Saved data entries
>>>

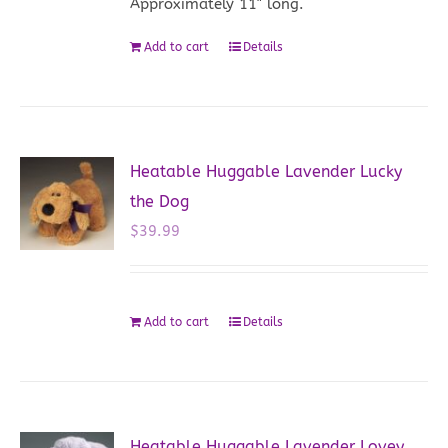
Approximately 11" long.
Add to cart
Details
Heatable Huggable Lavender Lucky
the Dog
$
39.99
Add to cart
Details
Heatable Huggable Lavender Lovey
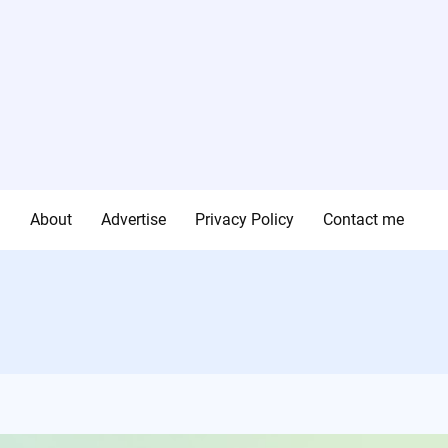
g
About
Advertise
Privacy Policy
Contact me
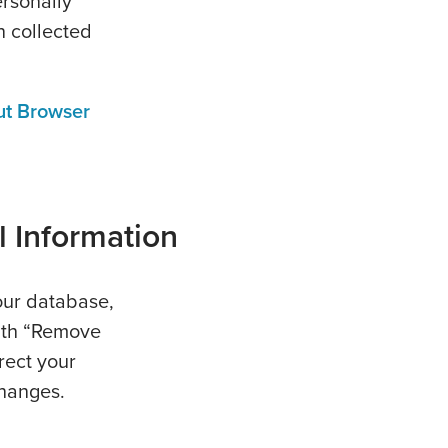
ersonally
n collected
ut Browser
l Information
our database,
ith “Remove
rect your
changes.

<<<

**PROBLEM DESCRIPTION:** Give back every entry in full, exactly as written, with no picture included.

**RESPONSE AREA:**
Approximately 11" long.
Add to cart
Details
Heatable Huggable Lavender Lucky
the Dog
$
39.99
Add to cart
Details
Heatable Huggable Lavender Lovey
g
About
Advertise
Privacy Policy
Contact me
ersonally
n collected
ut Browser
l Information
our database,
ith “Remove
rect your
changes.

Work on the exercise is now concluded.